Qu’est-ce qu’une antiphrase ?

La réponse

L’antiphrase consiste à dire le contraire de ce qu’on pense, en comptant sur le ton ou la situation pour être compris : « c’est réussi ! » devant un gâteau brûlé. C’est l’outil favori de l’ironie.

Le piège

On emploie « antiphrase » et « ironie » comme des synonymes, et la confusion est bien naturelle. L’ironie est une attitude, une manière de se moquer. L’antiphrase est un procédé précis : inverser le sens des mots. On peut être ironique sans antiphrase, et l’antiphrase sert presque toujours l’ironie.

On la confond aussi avec la litote. La litote atténue pour renforcer : « ce n’est pas très malin ». L’antiphrase retourne complètement : « c’est malin ! ».

Reste un risque pratique. À l’oral, le ton fait tout le travail. À l’écrit, il disparaît. Un « bravo pour ta ponctualité » envoyé par message peut très bien être pris au pied de la lettre.

D’où ça vient

Du latin antiphrasis, emprunté au grec antiphrasis, de anti, « contre », et phrasis, « manière de dire ». Le mot est attesté en français dès le XIVe siècle.

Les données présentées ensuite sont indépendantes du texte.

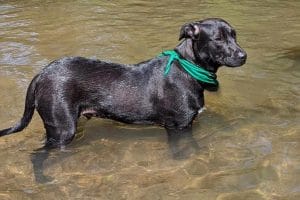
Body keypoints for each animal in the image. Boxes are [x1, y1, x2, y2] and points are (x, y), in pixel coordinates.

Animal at [0, 18, 246, 147]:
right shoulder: (179, 127)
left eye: (234, 35)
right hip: (62, 130)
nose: (244, 56)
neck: (187, 67)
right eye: (218, 39)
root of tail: (41, 74)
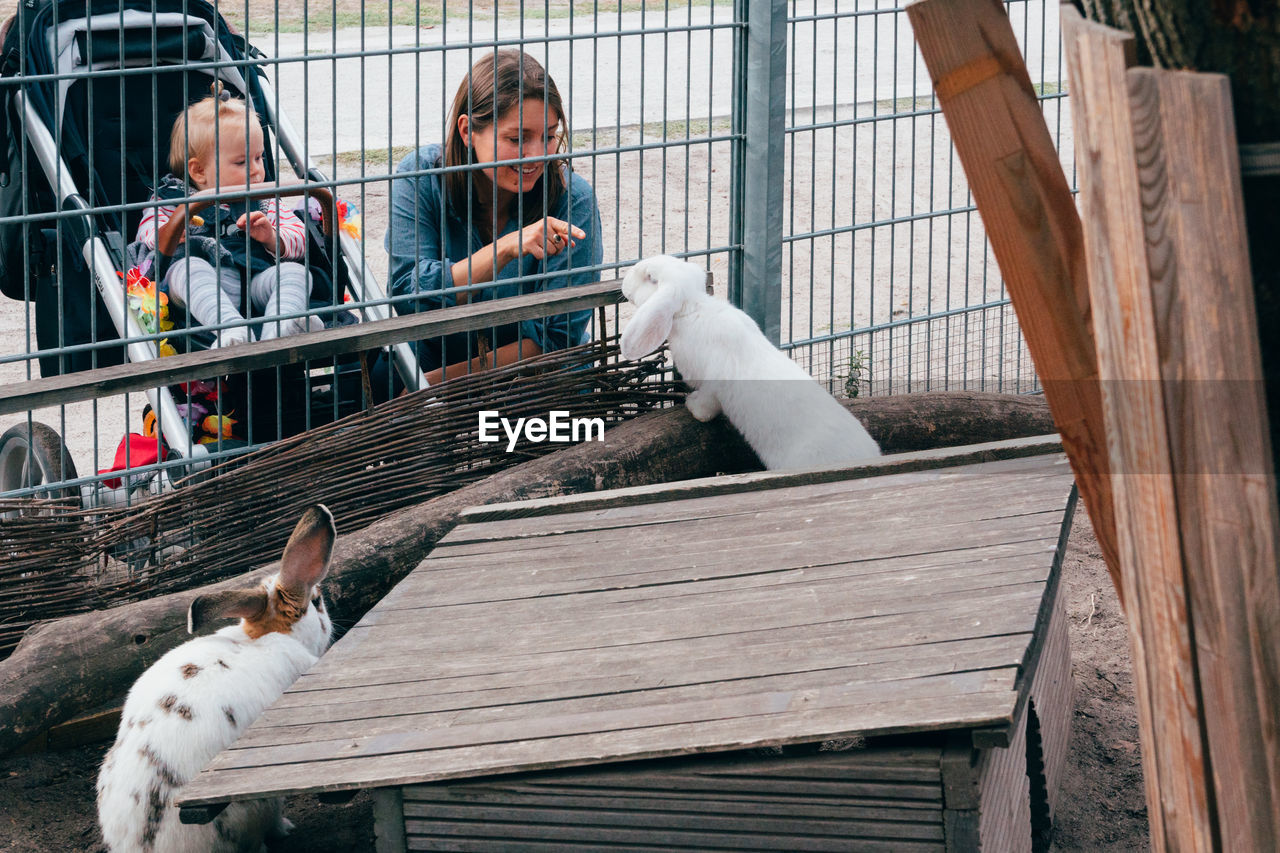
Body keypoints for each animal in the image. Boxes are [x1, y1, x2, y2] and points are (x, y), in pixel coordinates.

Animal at [619, 252, 880, 468]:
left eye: (650, 277)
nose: (624, 283)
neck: (693, 309)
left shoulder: (713, 384)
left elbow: (706, 406)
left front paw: (692, 406)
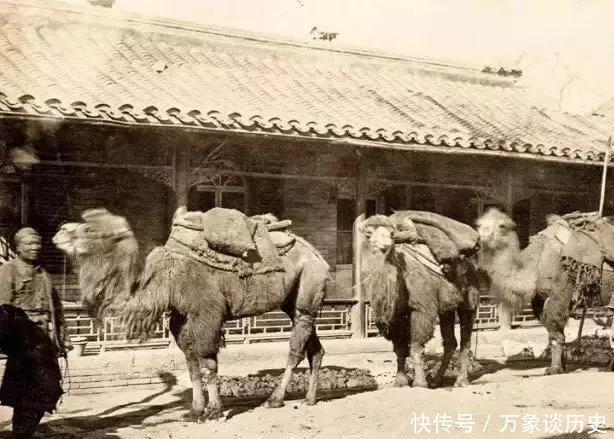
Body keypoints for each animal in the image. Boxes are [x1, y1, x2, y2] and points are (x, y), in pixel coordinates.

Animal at [53, 208, 332, 424]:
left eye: (89, 230)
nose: (60, 230)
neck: (166, 279)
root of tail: (319, 256)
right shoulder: (181, 319)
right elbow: (191, 364)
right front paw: (194, 411)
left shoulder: (206, 314)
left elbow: (208, 363)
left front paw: (214, 412)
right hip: (291, 301)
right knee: (314, 347)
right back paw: (310, 399)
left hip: (308, 284)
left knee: (296, 346)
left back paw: (274, 399)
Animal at [360, 213, 482, 388]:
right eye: (368, 233)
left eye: (392, 233)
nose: (385, 244)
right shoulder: (397, 318)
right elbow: (400, 349)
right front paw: (400, 381)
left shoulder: (422, 310)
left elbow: (416, 347)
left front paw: (419, 383)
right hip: (446, 309)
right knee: (450, 342)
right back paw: (436, 381)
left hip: (469, 303)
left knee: (466, 341)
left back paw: (461, 381)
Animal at [478, 210, 614, 374]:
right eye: (479, 224)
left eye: (501, 225)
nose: (479, 236)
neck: (538, 262)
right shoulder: (540, 301)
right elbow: (552, 333)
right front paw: (562, 366)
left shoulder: (559, 297)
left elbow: (556, 336)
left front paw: (554, 369)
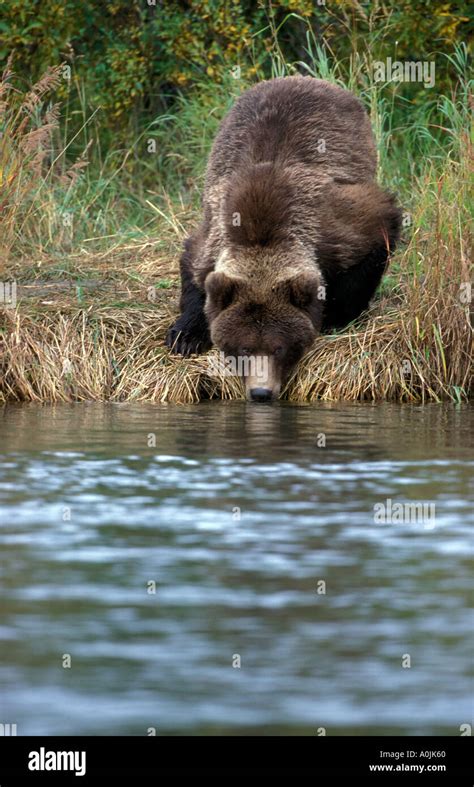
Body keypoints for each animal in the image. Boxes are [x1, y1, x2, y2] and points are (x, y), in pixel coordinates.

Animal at [165, 75, 402, 400]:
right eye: (243, 348)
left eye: (279, 347)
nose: (261, 392)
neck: (262, 234)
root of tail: (301, 78)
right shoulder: (218, 225)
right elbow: (194, 264)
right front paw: (185, 336)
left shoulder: (334, 223)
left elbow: (375, 238)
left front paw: (335, 316)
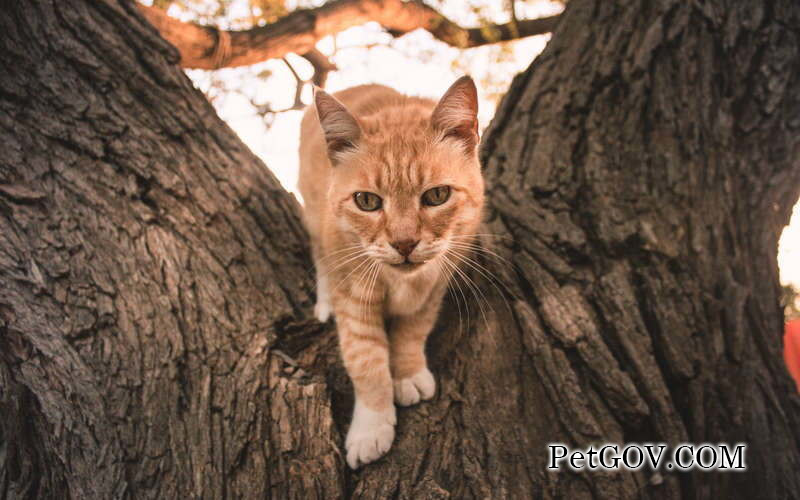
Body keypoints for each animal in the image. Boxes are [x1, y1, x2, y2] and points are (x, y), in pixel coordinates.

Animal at [296, 75, 484, 468]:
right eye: (367, 201)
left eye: (437, 195)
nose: (404, 242)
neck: (403, 281)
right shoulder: (353, 297)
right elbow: (366, 360)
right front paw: (372, 425)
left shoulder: (435, 285)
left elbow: (413, 330)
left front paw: (408, 372)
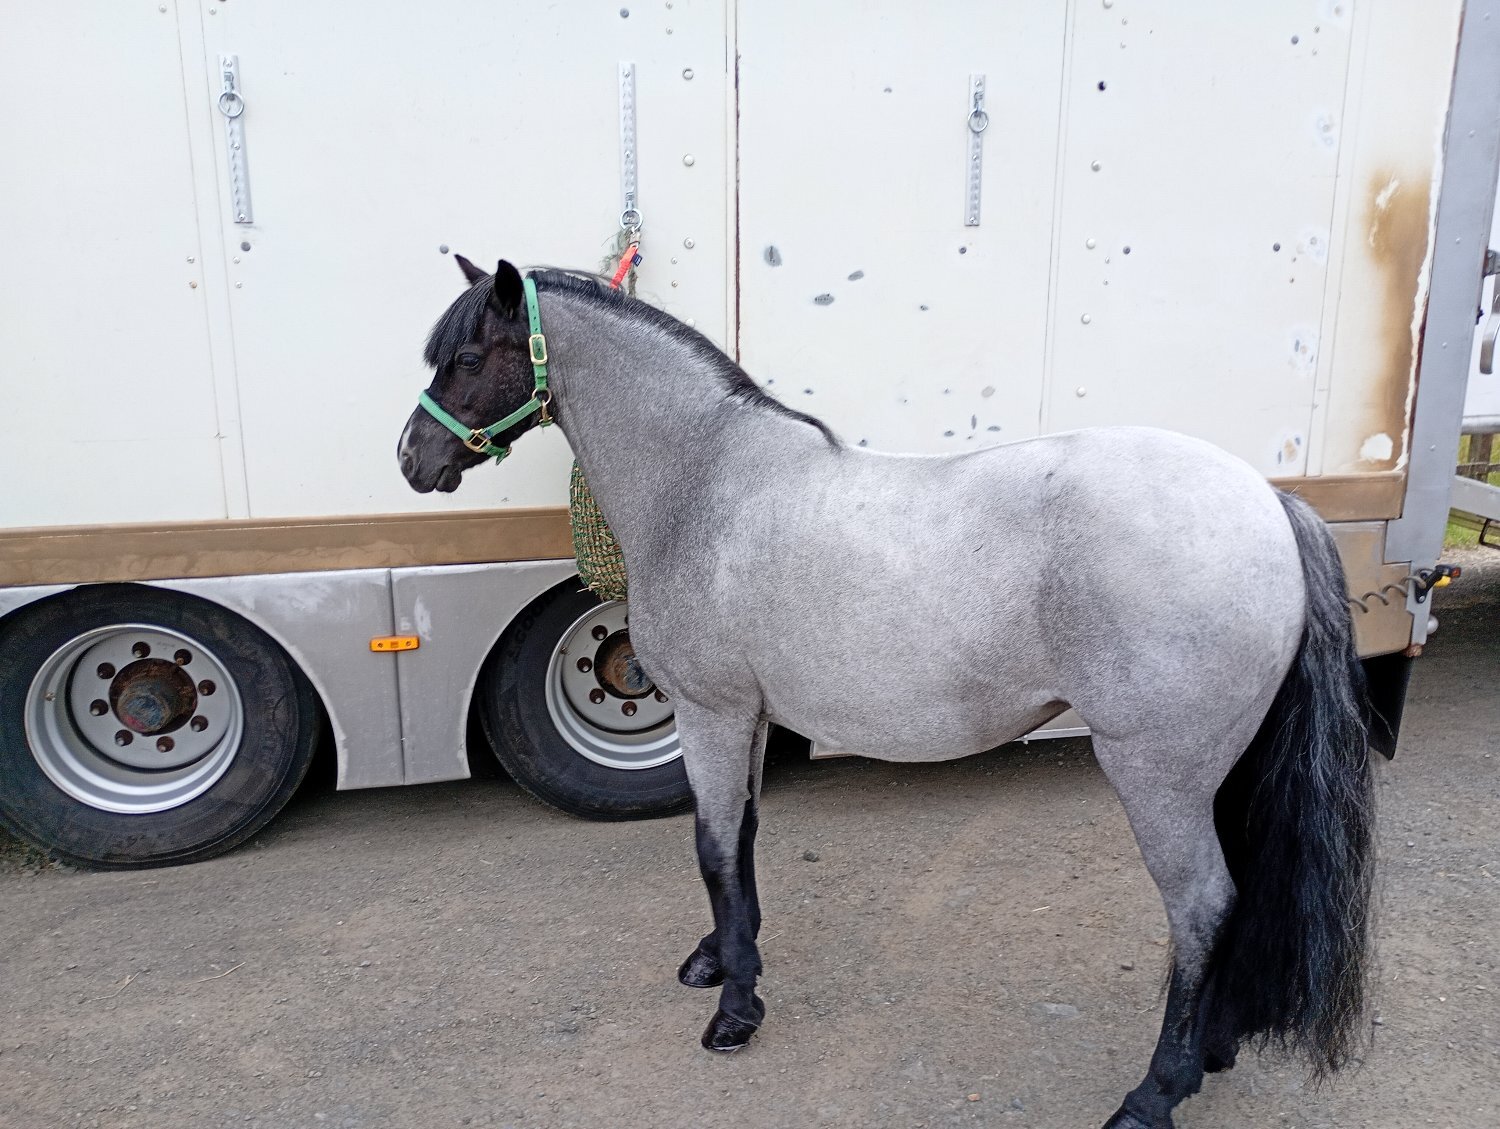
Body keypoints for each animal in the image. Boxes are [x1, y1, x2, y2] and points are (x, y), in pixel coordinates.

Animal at [396, 256, 1375, 1129]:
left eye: (470, 358)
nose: (411, 457)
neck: (709, 485)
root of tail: (1267, 502)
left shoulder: (714, 714)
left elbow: (711, 848)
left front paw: (734, 1012)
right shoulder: (752, 719)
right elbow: (741, 840)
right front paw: (723, 960)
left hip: (1158, 774)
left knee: (1202, 904)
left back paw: (1154, 1093)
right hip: (1221, 770)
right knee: (1236, 896)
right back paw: (1215, 1048)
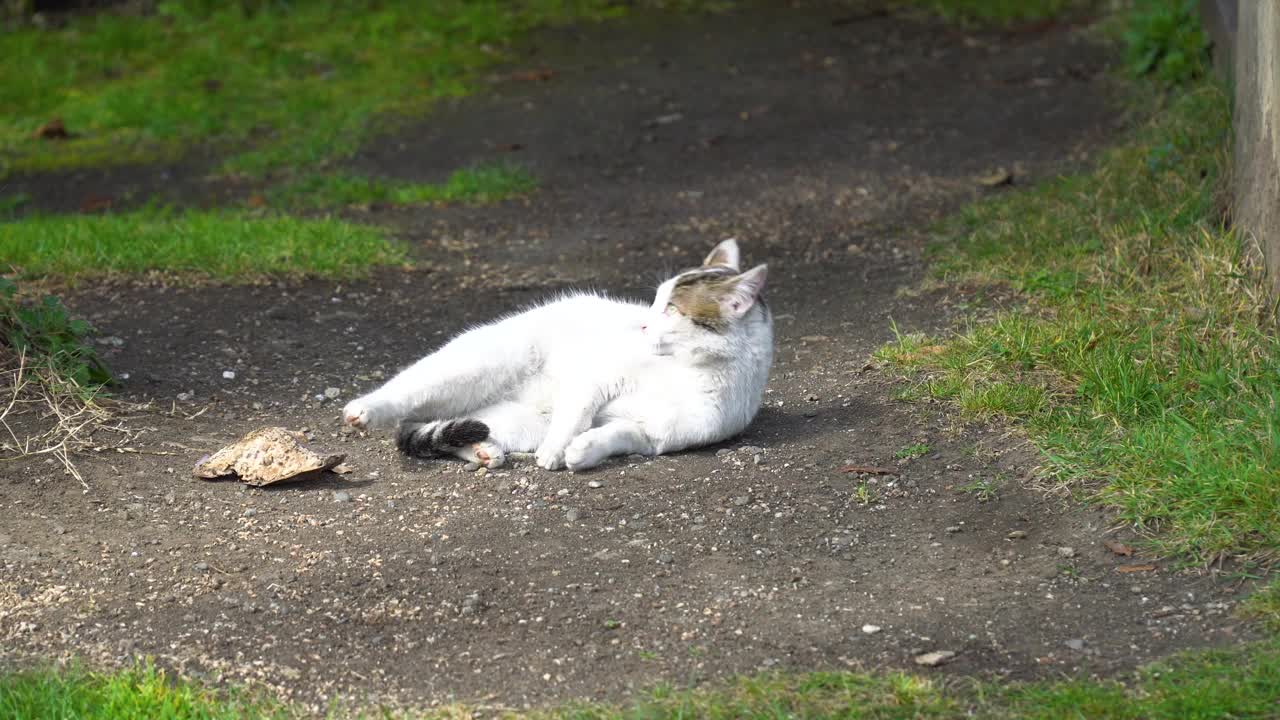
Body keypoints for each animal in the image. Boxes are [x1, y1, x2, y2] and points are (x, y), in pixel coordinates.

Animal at [340, 237, 773, 471]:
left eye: (670, 309)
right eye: (655, 301)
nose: (642, 325)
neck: (689, 370)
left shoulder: (656, 435)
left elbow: (618, 433)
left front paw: (582, 451)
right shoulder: (596, 376)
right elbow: (578, 413)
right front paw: (557, 450)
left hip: (519, 421)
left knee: (439, 423)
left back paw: (482, 449)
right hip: (473, 366)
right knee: (404, 399)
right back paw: (364, 410)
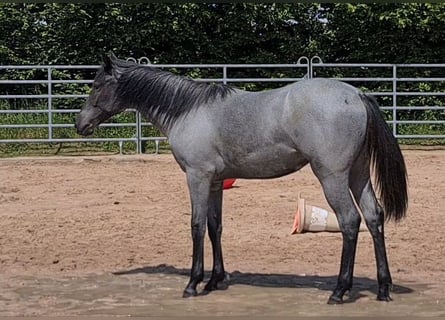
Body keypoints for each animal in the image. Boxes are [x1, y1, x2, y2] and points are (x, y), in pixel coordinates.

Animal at [75, 53, 406, 304]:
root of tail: (356, 95)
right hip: (358, 174)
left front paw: (193, 283)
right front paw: (215, 280)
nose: (81, 124)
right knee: (374, 217)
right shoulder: (216, 182)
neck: (188, 111)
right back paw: (383, 288)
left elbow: (196, 226)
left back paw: (339, 290)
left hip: (332, 177)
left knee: (350, 221)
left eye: (97, 85)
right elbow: (215, 227)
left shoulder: (197, 177)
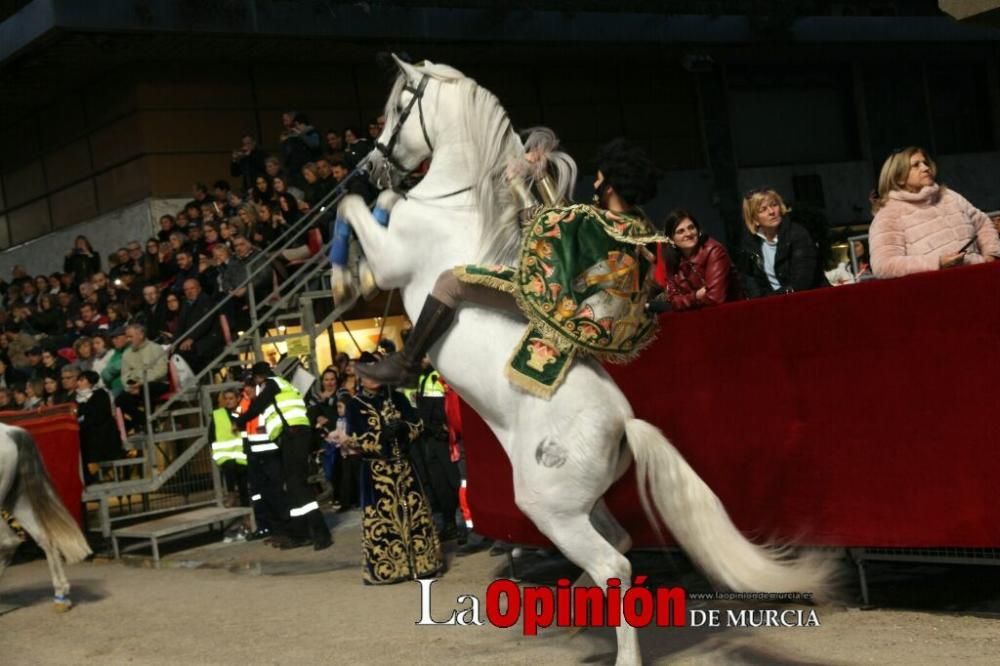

Les Grecs appelaient les Érinyes, déesses de la vengeance, les Euménides, « les Bienveillantes », pour ne pas provoquer leur colère. Les rhétoriciens classent cet exemple tantôt dans l’antiphrase, tantôt dans l’euphémisme : la frontière est mince quand on a peur.

Pour s’en souvenir

Anti-phrase : la phrase dit l’inverse. Remplacez le mot clé par son contraire ; si vous obtenez ce que l’auteur pense vraiment, c’est une antiphrase.

En situation

Quiz

À vous de jouer

  1. Question 1 sur 5

    Devant un gâteau carbonisé, « c’est réussi ! » est ______.

  2. Question 2 sur 5

    « Ce n’est pas très malin » est plutôt ______.

  3. Question 3 sur 5

    L’antiphrase est l’outil habituel de ______.

  4. Question 4 sur 5

    En grec, anti signifie ______.

  5. Question 5 sur 5

    À l’écrit, une antiphrase risque surtout d’être ______.